■ **Listagem extraída**:

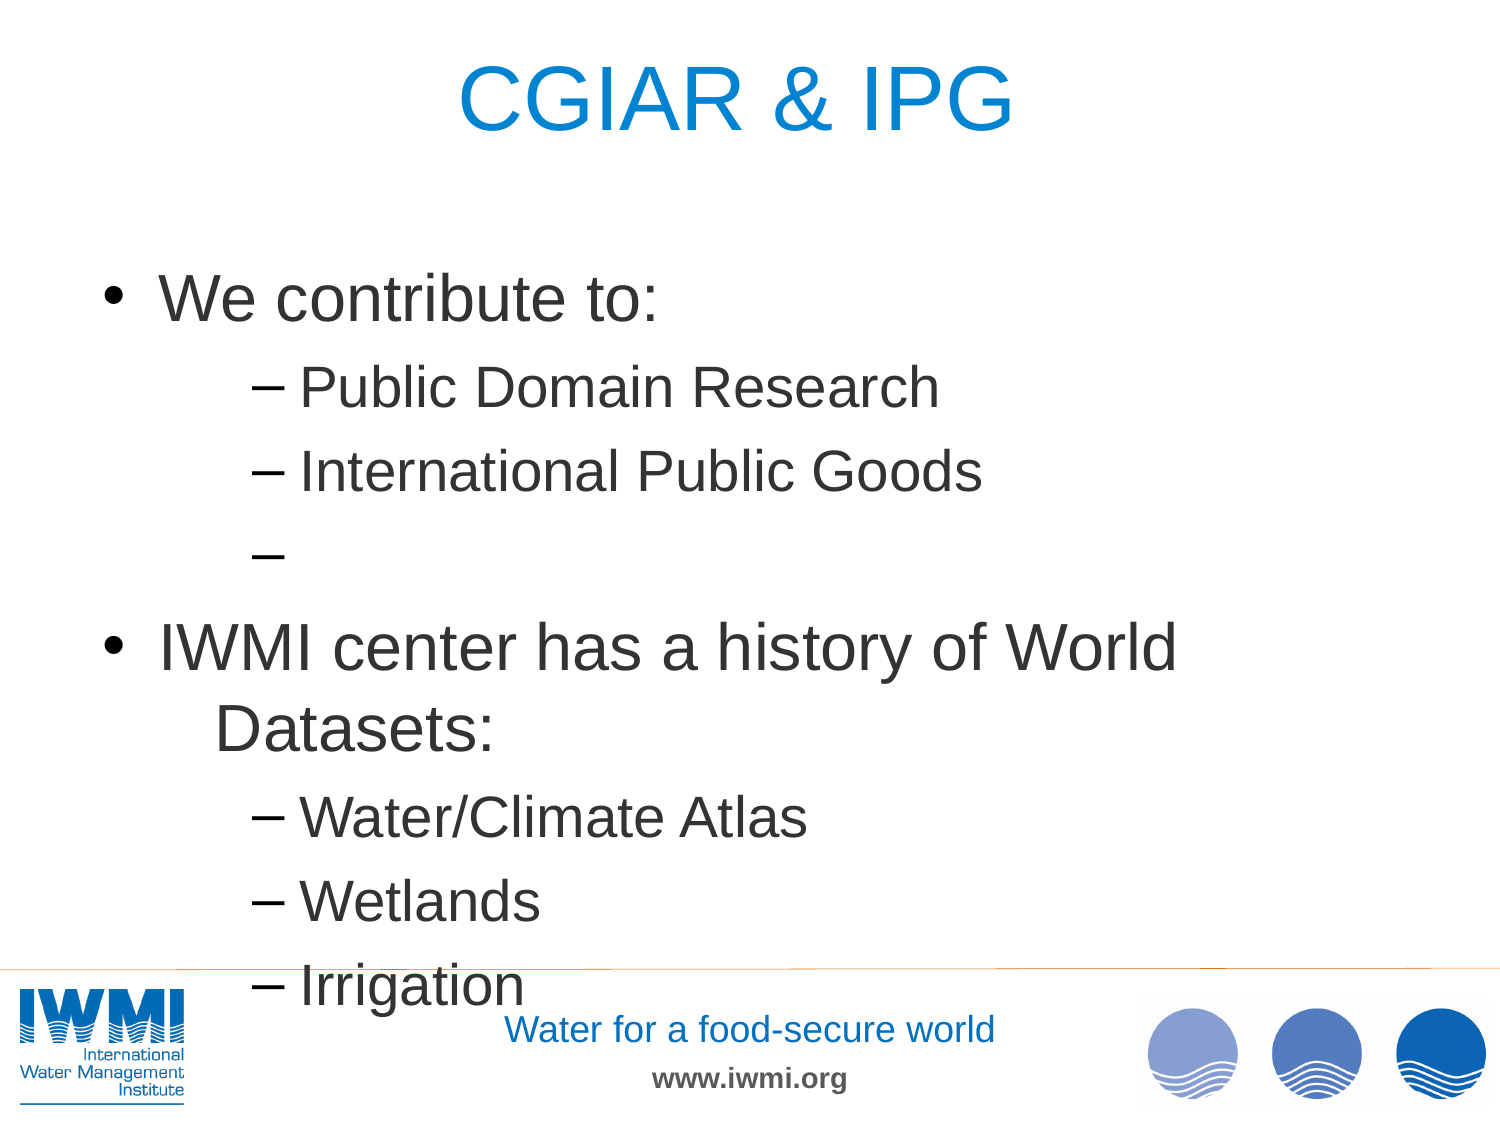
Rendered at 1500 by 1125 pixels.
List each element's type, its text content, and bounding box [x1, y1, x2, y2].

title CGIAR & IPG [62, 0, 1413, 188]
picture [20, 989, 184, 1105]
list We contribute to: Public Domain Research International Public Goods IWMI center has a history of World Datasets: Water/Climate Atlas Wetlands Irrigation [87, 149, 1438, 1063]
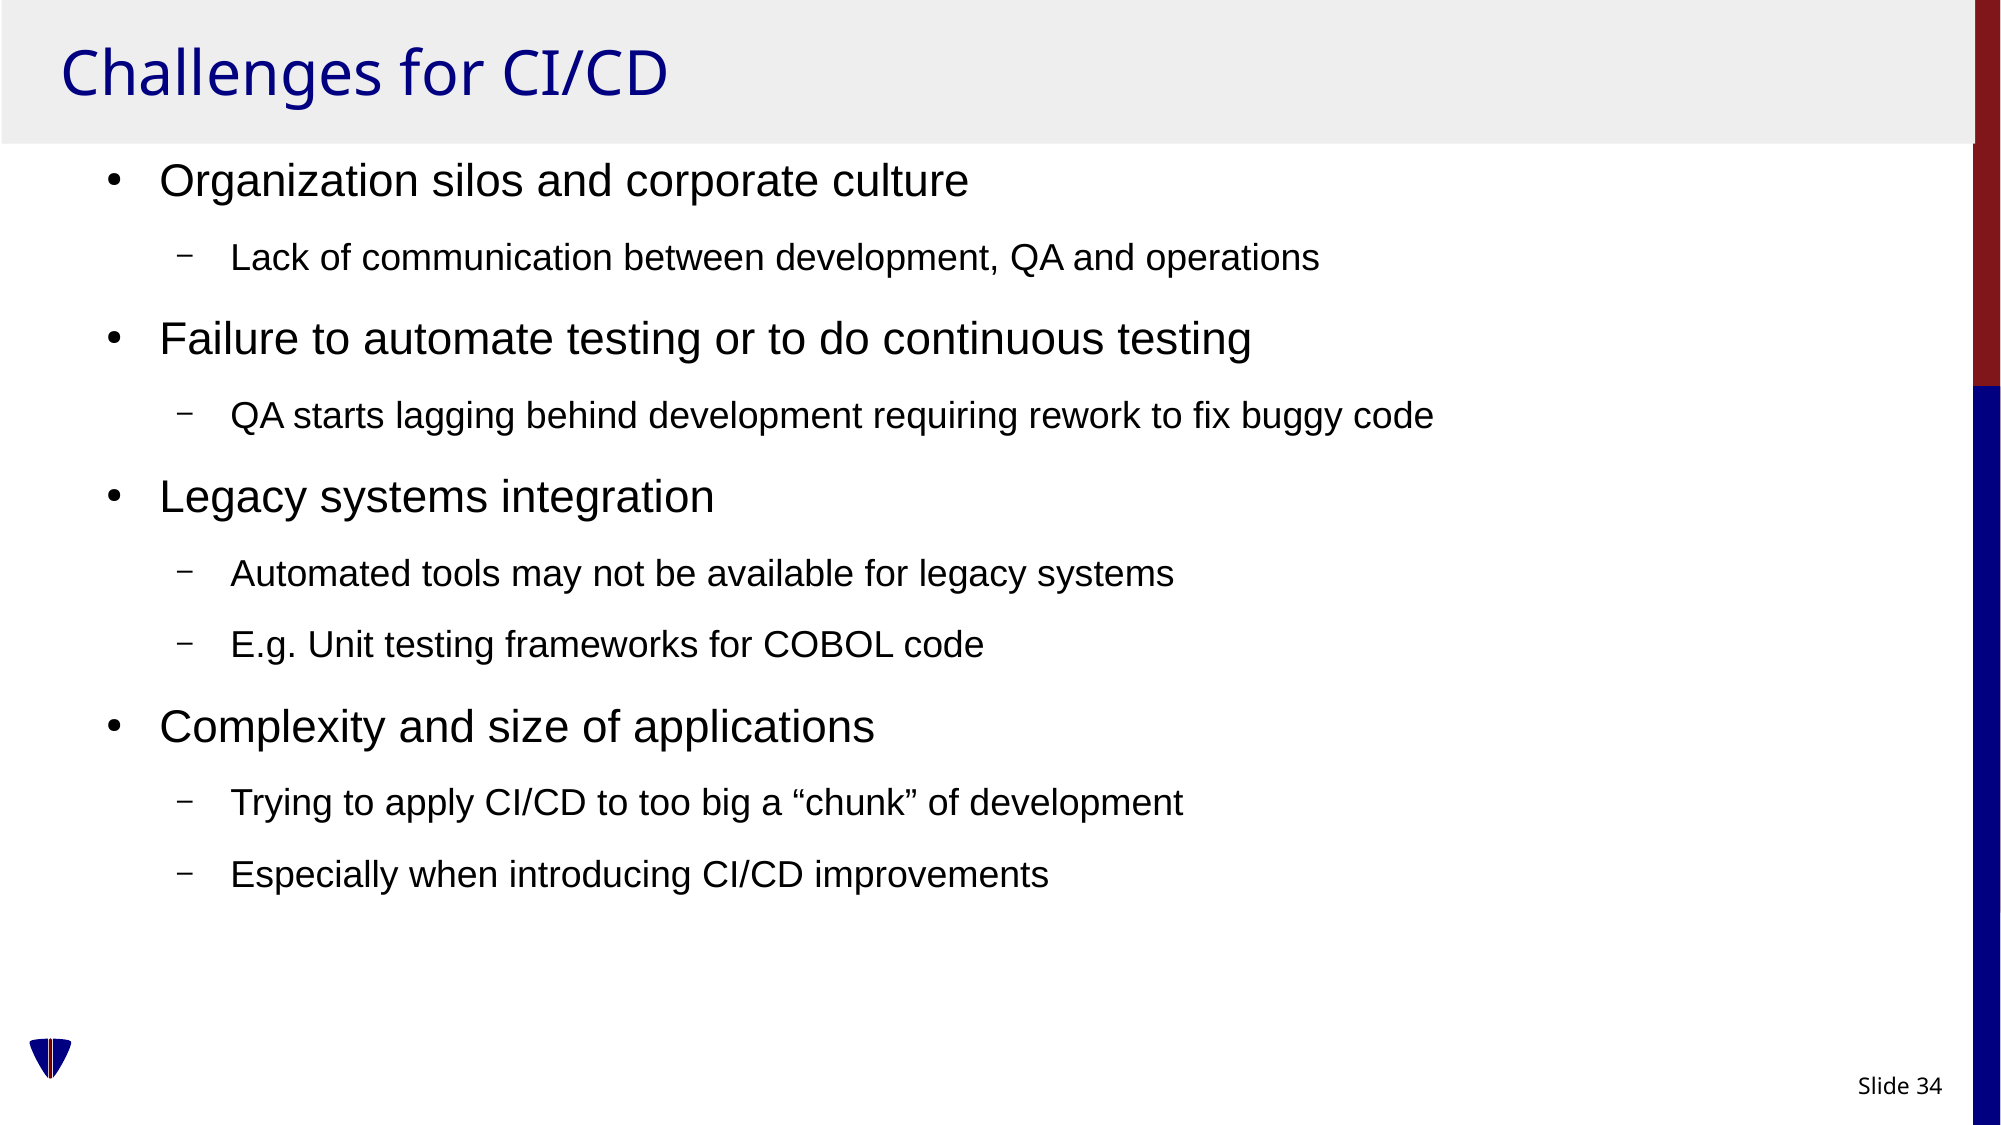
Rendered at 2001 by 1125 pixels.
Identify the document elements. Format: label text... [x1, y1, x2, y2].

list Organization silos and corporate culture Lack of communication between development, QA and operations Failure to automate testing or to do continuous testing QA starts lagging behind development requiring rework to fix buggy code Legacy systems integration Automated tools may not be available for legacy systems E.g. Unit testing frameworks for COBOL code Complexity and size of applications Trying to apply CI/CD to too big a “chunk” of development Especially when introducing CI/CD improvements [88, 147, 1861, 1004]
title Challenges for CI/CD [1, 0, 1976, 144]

■ **Objetivo do exercício**: Converta toda a listagem acima em um CSV de duas colunas, instrucao e resposta, com uma linha por instrução contendo o texto dela e a resposta correspondente, cada um em um único campo entre aspas e com as quebras de linha substituídas por espaços. Deixe as imagens de fora.

■ **Resposta esperada**:
instrucao,resposta
"Rendered at 1500 by 1125 pixels. List each element's type, its text content, and bounding box [x1, y1, x2, y2].","title CGIAR & IPG [62, 0, 1413, 188] picture [20, 989, 184, 1105] list We contribute to: Public Domain Research International Public Goods IWMI center has a history of World Datasets: Water/Climate Atlas Wetlands Irrigation [87, 149, 1438, 1063]"
"Rendered at 2001 by 1125 pixels. Identify the document elements. Format: label text... [x1, y1, x2, y2].","list Organization silos and corporate culture Lack of communication between development, QA and operations Failure to automate testing or to do continuous testing QA starts lagging behind development requiring rework to fix buggy code Legacy systems integration Automated tools may not be available for legacy systems E.g. Unit testing frameworks for COBOL code Complexity and size of applications Trying to apply CI/CD to too big a “chunk” of development Especially when introducing CI/CD improvements [88, 147, 1861, 1004] title Challenges for CI/CD [1, 0, 1976, 144]"